**Extracted entries:**
....
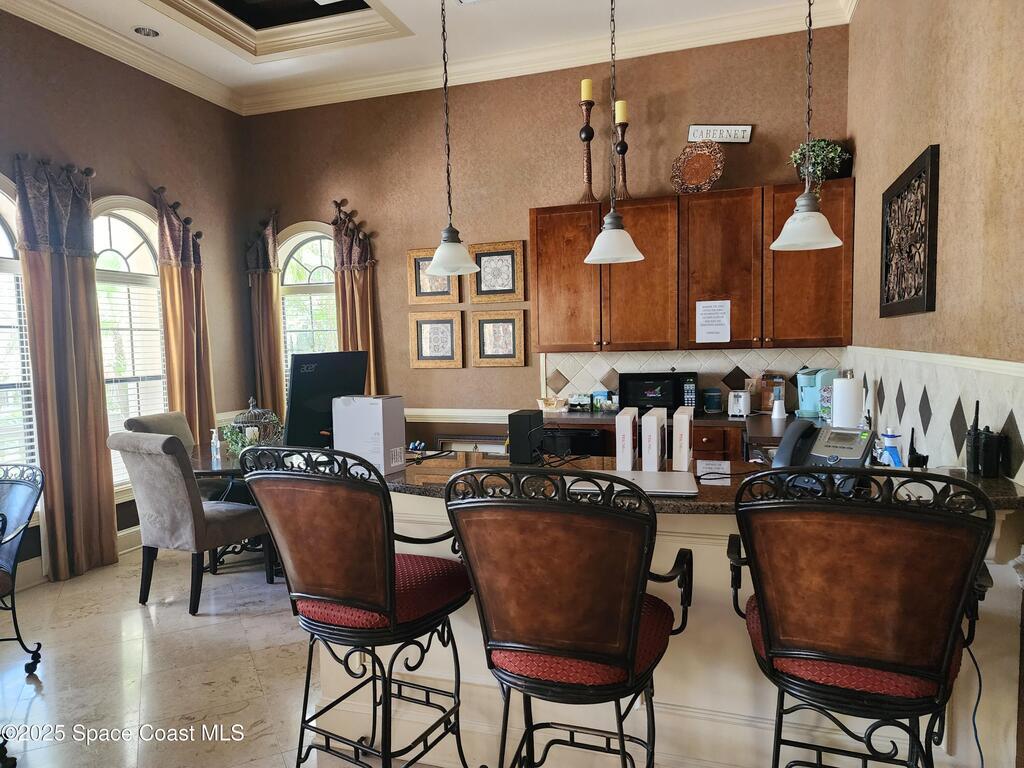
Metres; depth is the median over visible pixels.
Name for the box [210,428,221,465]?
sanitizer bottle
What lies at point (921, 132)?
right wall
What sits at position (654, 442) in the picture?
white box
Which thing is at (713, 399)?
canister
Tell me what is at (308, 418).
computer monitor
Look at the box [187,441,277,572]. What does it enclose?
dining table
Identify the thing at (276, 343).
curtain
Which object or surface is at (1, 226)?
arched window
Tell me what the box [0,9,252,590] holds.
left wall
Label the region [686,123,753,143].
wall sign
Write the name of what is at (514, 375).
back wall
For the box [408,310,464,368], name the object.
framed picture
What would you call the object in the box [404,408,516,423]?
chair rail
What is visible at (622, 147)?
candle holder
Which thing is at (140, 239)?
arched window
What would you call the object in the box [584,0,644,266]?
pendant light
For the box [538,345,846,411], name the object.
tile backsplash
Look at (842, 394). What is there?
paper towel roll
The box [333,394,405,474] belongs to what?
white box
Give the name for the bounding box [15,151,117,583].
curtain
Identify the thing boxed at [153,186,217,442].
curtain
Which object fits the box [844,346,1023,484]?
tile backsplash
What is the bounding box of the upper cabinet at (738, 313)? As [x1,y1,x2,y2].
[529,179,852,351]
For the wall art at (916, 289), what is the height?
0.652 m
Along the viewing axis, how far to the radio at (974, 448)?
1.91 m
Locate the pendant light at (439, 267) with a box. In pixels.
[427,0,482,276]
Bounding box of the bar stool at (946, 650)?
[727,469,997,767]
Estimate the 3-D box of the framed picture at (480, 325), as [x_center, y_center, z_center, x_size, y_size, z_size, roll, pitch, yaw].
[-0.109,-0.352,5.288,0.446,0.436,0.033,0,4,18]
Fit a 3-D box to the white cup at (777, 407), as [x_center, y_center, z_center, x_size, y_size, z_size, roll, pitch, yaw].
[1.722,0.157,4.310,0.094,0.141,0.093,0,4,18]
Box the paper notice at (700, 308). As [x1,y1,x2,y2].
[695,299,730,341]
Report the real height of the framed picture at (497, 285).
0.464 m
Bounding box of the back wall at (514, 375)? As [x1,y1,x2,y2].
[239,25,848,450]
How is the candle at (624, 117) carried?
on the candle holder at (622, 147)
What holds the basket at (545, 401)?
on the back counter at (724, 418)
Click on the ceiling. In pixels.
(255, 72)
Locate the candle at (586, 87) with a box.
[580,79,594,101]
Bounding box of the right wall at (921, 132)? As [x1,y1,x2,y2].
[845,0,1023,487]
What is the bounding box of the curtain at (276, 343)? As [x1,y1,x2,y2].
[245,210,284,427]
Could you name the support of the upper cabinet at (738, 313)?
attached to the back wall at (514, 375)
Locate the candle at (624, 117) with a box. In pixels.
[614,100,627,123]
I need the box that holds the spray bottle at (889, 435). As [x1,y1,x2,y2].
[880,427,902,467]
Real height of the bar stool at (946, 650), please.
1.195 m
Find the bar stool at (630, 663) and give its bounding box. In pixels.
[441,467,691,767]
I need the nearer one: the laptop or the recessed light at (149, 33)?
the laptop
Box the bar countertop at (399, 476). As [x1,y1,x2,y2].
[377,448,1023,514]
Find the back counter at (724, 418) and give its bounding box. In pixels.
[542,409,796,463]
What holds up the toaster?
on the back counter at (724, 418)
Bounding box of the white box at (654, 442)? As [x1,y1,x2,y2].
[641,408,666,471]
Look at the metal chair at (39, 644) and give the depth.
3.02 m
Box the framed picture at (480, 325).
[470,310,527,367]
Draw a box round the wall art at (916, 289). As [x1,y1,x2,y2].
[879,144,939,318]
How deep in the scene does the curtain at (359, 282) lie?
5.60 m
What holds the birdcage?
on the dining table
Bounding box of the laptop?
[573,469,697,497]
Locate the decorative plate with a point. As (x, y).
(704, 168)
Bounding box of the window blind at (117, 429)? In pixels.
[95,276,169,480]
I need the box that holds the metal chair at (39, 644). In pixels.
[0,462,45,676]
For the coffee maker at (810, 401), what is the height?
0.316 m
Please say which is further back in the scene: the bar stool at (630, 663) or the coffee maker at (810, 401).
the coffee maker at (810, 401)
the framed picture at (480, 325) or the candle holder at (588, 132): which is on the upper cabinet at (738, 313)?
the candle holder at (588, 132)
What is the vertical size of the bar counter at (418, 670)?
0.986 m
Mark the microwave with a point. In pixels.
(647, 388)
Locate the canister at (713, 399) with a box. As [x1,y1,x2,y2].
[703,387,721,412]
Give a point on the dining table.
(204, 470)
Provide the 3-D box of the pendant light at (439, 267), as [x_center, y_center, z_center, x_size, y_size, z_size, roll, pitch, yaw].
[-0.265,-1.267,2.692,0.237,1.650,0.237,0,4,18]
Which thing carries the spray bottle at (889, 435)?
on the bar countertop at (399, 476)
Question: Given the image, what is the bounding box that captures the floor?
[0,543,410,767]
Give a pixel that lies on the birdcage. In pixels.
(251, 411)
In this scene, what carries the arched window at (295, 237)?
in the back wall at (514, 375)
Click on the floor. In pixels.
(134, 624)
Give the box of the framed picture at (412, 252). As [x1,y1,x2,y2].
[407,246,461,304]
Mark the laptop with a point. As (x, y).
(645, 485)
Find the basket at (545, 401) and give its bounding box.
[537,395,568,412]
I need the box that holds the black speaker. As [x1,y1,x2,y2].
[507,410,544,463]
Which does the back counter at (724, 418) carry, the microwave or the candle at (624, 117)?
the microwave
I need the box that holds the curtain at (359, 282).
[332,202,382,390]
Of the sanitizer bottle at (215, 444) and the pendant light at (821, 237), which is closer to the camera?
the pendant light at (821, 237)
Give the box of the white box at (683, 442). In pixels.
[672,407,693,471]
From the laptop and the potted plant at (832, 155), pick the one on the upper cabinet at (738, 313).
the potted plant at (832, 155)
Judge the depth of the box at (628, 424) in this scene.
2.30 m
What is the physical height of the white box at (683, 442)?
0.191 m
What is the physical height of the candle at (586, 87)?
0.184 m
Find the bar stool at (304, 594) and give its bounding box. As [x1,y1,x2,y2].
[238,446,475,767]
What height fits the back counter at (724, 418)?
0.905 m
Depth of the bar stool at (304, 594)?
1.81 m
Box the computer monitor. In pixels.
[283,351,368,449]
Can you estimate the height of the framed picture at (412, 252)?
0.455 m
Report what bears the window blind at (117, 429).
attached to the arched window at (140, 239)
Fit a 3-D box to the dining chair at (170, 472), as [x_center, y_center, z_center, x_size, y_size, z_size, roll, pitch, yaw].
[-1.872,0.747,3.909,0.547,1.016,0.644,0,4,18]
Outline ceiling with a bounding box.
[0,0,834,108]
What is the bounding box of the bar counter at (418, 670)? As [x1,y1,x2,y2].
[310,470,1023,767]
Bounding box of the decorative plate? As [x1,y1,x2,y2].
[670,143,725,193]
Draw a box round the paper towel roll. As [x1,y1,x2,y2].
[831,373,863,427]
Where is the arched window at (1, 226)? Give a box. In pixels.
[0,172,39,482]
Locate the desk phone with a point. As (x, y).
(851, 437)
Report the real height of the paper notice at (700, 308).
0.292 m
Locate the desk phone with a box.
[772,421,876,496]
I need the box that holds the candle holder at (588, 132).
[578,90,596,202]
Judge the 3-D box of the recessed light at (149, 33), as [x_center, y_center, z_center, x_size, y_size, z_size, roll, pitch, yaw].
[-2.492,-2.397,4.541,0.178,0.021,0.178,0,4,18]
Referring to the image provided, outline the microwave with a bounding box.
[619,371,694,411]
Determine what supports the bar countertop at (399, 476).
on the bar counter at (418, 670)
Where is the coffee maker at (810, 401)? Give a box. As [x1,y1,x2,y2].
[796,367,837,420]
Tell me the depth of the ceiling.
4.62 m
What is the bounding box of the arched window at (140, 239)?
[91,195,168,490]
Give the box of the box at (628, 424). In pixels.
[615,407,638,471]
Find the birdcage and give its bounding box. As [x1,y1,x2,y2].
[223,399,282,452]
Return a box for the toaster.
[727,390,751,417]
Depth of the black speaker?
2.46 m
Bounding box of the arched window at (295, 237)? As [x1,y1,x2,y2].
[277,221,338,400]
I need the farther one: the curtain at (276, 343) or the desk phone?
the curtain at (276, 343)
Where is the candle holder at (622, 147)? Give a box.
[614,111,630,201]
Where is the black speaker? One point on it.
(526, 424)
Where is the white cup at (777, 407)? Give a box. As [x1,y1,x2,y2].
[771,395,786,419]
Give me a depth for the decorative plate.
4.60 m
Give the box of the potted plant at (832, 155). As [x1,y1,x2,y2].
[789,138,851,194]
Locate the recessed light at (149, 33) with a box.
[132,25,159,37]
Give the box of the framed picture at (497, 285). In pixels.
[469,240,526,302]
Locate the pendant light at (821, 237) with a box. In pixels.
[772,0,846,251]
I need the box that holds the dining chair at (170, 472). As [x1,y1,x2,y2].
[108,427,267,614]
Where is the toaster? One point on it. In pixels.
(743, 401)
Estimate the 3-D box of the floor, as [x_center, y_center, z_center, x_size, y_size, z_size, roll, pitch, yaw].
....
Exactly the lines from the one containing "Where is the coffee" through the end of the listing should be reproduced, both ends included and nothing more.

Where is the coffee maker at (810, 401)? Give a box. As [x1,y1,x2,y2].
[796,367,837,420]
Tell me the depth of the ceiling.
4.62 m
What is the bounding box of the arched window at (140, 239)?
[91,195,168,490]
Give the box of the box at (628, 424). In pixels.
[615,407,638,471]
Find the birdcage and give its bounding box. As [x1,y1,x2,y2].
[223,399,282,452]
Return a box for the toaster.
[727,390,751,417]
Depth of the black speaker?
2.46 m
Bounding box of the arched window at (295, 237)? As [x1,y1,x2,y2].
[277,221,338,400]
I need the farther one: the curtain at (276, 343) or the desk phone?
the curtain at (276, 343)
Where is the candle holder at (622, 147)? Give a box.
[614,111,630,201]
Where is the black speaker? One point on it.
(526, 424)
Where is the white cup at (777, 407)? Give a box. As [x1,y1,x2,y2].
[771,395,786,419]
Give me a depth for the decorative plate.
4.60 m
Give the box of the potted plant at (832, 155). As [x1,y1,x2,y2].
[789,138,851,194]
Locate the recessed light at (149, 33) with a box.
[132,25,159,37]
Give the box of the framed picture at (497, 285). In pixels.
[469,240,526,302]
Locate the pendant light at (821, 237) with a box. In pixels.
[772,0,846,251]
I need the box that holds the dining chair at (170, 472). As [x1,y1,x2,y2].
[108,427,267,614]
Where is the toaster? One point on it. In pixels.
(743, 401)
Estimate the 3-D box of the floor, as [x_center, y_center, z_center, x_size, y_size, z_size, roll, pitch, yaw].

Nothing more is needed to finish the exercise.